Activity –
Please write out the data below once more, exactly as it stands.

**** Material for this task

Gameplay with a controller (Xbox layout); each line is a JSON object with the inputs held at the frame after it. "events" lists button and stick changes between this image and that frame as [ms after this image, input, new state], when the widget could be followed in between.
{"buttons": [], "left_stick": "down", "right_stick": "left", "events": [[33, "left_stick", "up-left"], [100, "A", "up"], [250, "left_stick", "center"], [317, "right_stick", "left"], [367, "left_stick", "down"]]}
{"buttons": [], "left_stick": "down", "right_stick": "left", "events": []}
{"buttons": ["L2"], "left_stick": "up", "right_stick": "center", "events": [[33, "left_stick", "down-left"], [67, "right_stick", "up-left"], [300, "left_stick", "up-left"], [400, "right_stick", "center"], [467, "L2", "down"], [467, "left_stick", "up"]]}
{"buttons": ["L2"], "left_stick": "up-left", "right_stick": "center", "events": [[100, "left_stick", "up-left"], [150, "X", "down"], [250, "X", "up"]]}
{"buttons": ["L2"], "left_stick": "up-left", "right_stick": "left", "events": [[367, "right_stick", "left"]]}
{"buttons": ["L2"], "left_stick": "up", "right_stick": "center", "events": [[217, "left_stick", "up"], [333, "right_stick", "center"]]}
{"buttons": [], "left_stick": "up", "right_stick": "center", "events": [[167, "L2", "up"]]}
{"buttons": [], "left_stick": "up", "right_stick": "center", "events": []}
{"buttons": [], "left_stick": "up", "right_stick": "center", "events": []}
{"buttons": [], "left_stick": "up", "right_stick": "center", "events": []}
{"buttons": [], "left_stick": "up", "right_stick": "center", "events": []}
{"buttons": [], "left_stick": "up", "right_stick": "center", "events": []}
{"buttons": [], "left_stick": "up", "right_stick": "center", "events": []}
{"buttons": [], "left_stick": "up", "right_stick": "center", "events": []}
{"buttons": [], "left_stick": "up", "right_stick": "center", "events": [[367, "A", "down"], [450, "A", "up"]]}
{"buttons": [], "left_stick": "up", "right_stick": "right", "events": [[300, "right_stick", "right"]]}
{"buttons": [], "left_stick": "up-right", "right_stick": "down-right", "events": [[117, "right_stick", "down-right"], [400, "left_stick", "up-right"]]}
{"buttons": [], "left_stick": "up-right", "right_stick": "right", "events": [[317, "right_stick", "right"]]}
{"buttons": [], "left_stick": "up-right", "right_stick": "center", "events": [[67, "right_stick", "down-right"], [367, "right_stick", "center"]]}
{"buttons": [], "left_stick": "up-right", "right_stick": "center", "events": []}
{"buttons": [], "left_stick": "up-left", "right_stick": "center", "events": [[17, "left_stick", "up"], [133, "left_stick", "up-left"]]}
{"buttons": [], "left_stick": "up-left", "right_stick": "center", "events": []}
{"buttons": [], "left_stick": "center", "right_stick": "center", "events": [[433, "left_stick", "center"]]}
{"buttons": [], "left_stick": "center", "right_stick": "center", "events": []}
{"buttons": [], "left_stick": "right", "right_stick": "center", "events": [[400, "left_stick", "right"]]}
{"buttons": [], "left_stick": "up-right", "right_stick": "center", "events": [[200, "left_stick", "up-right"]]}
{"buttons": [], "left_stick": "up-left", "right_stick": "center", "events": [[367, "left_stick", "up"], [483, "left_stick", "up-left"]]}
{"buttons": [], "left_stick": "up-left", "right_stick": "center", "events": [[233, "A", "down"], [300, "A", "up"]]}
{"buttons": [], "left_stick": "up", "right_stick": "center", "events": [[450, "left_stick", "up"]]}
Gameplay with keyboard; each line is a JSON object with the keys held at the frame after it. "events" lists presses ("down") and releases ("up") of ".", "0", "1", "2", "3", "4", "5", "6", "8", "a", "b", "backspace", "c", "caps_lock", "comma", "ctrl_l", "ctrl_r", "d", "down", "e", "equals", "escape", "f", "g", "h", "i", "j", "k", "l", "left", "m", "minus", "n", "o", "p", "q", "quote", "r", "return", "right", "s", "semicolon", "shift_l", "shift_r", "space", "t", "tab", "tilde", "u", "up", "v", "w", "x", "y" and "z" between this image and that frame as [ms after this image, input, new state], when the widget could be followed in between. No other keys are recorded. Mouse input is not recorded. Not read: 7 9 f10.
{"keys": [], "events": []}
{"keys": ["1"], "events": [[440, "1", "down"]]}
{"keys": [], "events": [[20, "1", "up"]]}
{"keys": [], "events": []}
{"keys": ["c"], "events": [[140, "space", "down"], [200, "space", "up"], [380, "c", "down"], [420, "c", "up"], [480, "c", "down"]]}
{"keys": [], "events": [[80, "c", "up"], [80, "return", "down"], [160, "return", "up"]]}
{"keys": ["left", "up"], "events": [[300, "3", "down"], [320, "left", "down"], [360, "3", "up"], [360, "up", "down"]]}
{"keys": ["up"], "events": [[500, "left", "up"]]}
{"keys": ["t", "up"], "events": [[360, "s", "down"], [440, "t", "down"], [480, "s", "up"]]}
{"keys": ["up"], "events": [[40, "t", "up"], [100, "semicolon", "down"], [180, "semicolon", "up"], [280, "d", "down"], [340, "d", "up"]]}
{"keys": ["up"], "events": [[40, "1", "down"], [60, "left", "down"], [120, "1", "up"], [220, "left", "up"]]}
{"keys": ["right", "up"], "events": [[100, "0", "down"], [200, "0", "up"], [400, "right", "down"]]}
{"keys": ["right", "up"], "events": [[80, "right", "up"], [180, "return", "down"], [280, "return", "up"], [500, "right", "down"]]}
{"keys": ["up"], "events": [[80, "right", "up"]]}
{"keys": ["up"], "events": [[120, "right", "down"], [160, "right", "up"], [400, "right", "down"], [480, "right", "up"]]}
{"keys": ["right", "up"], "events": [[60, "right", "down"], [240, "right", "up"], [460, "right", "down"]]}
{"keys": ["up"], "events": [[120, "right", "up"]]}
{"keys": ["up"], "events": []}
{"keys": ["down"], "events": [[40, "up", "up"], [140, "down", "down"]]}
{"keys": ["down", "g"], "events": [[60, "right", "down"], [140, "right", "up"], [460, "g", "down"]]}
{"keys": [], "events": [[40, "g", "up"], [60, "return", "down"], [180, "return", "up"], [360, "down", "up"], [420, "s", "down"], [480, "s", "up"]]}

********

Answer to the exercise –
Gameplay with a controller (Xbox layout); each line is a JSON object with the inputs held at the frame after it. "events" lists button and stick changes between this image and that frame as [ms after this image, input, new state], when the widget could be followed in between.
{"buttons": [], "left_stick": "down", "right_stick": "left", "events": [[33, "left_stick", "up-left"], [100, "A", "up"], [250, "left_stick", "center"], [317, "right_stick", "left"], [367, "left_stick", "down"]]}
{"buttons": [], "left_stick": "down", "right_stick": "left", "events": []}
{"buttons": ["L2"], "left_stick": "up", "right_stick": "center", "events": [[33, "left_stick", "down-left"], [67, "right_stick", "up-left"], [300, "left_stick", "up-left"], [400, "right_stick", "center"], [467, "L2", "down"], [467, "left_stick", "up"]]}
{"buttons": ["L2"], "left_stick": "up-left", "right_stick": "center", "events": [[100, "left_stick", "up-left"], [150, "X", "down"], [250, "X", "up"]]}
{"buttons": ["L2"], "left_stick": "up-left", "right_stick": "left", "events": [[367, "right_stick", "left"]]}
{"buttons": ["L2"], "left_stick": "up", "right_stick": "center", "events": [[217, "left_stick", "up"], [333, "right_stick", "center"]]}
{"buttons": [], "left_stick": "up", "right_stick": "center", "events": [[167, "L2", "up"]]}
{"buttons": [], "left_stick": "up", "right_stick": "center", "events": []}
{"buttons": [], "left_stick": "up", "right_stick": "center", "events": []}
{"buttons": [], "left_stick": "up", "right_stick": "center", "events": []}
{"buttons": [], "left_stick": "up", "right_stick": "center", "events": []}
{"buttons": [], "left_stick": "up", "right_stick": "center", "events": []}
{"buttons": [], "left_stick": "up", "right_stick": "center", "events": []}
{"buttons": [], "left_stick": "up", "right_stick": "center", "events": []}
{"buttons": [], "left_stick": "up", "right_stick": "center", "events": [[367, "A", "down"], [450, "A", "up"]]}
{"buttons": [], "left_stick": "up", "right_stick": "right", "events": [[300, "right_stick", "right"]]}
{"buttons": [], "left_stick": "up-right", "right_stick": "down-right", "events": [[117, "right_stick", "down-right"], [400, "left_stick", "up-right"]]}
{"buttons": [], "left_stick": "up-right", "right_stick": "right", "events": [[317, "right_stick", "right"]]}
{"buttons": [], "left_stick": "up-right", "right_stick": "center", "events": [[67, "right_stick", "down-right"], [367, "right_stick", "center"]]}
{"buttons": [], "left_stick": "up-right", "right_stick": "center", "events": []}
{"buttons": [], "left_stick": "up-left", "right_stick": "center", "events": [[17, "left_stick", "up"], [133, "left_stick", "up-left"]]}
{"buttons": [], "left_stick": "up-left", "right_stick": "center", "events": []}
{"buttons": [], "left_stick": "center", "right_stick": "center", "events": [[433, "left_stick", "center"]]}
{"buttons": [], "left_stick": "center", "right_stick": "center", "events": []}
{"buttons": [], "left_stick": "right", "right_stick": "center", "events": [[400, "left_stick", "right"]]}
{"buttons": [], "left_stick": "up-right", "right_stick": "center", "events": [[200, "left_stick", "up-right"]]}
{"buttons": [], "left_stick": "up-left", "right_stick": "center", "events": [[367, "left_stick", "up"], [483, "left_stick", "up-left"]]}
{"buttons": [], "left_stick": "up-left", "right_stick": "center", "events": [[233, "A", "down"], [300, "A", "up"]]}
{"buttons": [], "left_stick": "up", "right_stick": "center", "events": [[450, "left_stick", "up"]]}
Gameplay with keyboard; each line is a JSON object with the keys held at the frame after it. "events" lists presses ("down") and releases ("up") of ".", "0", "1", "2", "3", "4", "5", "6", "8", "a", "b", "backspace", "c", "caps_lock", "comma", "ctrl_l", "ctrl_r", "d", "down", "e", "equals", "escape", "f", "g", "h", "i", "j", "k", "l", "left", "m", "minus", "n", "o", "p", "q", "quote", "r", "return", "right", "s", "semicolon", "shift_l", "shift_r", "space", "t", "tab", "tilde", "u", "up", "v", "w", "x", "y" and "z" between this image and that frame as [ms after this image, input, new state], when the widget could be followed in between. No other keys are recorded. Mouse input is not recorded. Not read: 7 9 f10.
{"keys": [], "events": []}
{"keys": ["1"], "events": [[440, "1", "down"]]}
{"keys": [], "events": [[20, "1", "up"]]}
{"keys": [], "events": []}
{"keys": ["c"], "events": [[140, "space", "down"], [200, "space", "up"], [380, "c", "down"], [420, "c", "up"], [480, "c", "down"]]}
{"keys": [], "events": [[80, "c", "up"], [80, "return", "down"], [160, "return", "up"]]}
{"keys": ["left", "up"], "events": [[300, "3", "down"], [320, "left", "down"], [360, "3", "up"], [360, "up", "down"]]}
{"keys": ["up"], "events": [[500, "left", "up"]]}
{"keys": ["t", "up"], "events": [[360, "s", "down"], [440, "t", "down"], [480, "s", "up"]]}
{"keys": ["up"], "events": [[40, "t", "up"], [100, "semicolon", "down"], [180, "semicolon", "up"], [280, "d", "down"], [340, "d", "up"]]}
{"keys": ["up"], "events": [[40, "1", "down"], [60, "left", "down"], [120, "1", "up"], [220, "left", "up"]]}
{"keys": ["right", "up"], "events": [[100, "0", "down"], [200, "0", "up"], [400, "right", "down"]]}
{"keys": ["right", "up"], "events": [[80, "right", "up"], [180, "return", "down"], [280, "return", "up"], [500, "right", "down"]]}
{"keys": ["up"], "events": [[80, "right", "up"]]}
{"keys": ["up"], "events": [[120, "right", "down"], [160, "right", "up"], [400, "right", "down"], [480, "right", "up"]]}
{"keys": ["right", "up"], "events": [[60, "right", "down"], [240, "right", "up"], [460, "right", "down"]]}
{"keys": ["up"], "events": [[120, "right", "up"]]}
{"keys": ["up"], "events": []}
{"keys": ["down"], "events": [[40, "up", "up"], [140, "down", "down"]]}
{"keys": ["down", "g"], "events": [[60, "right", "down"], [140, "right", "up"], [460, "g", "down"]]}
{"keys": [], "events": [[40, "g", "up"], [60, "return", "down"], [180, "return", "up"], [360, "down", "up"], [420, "s", "down"], [480, "s", "up"]]}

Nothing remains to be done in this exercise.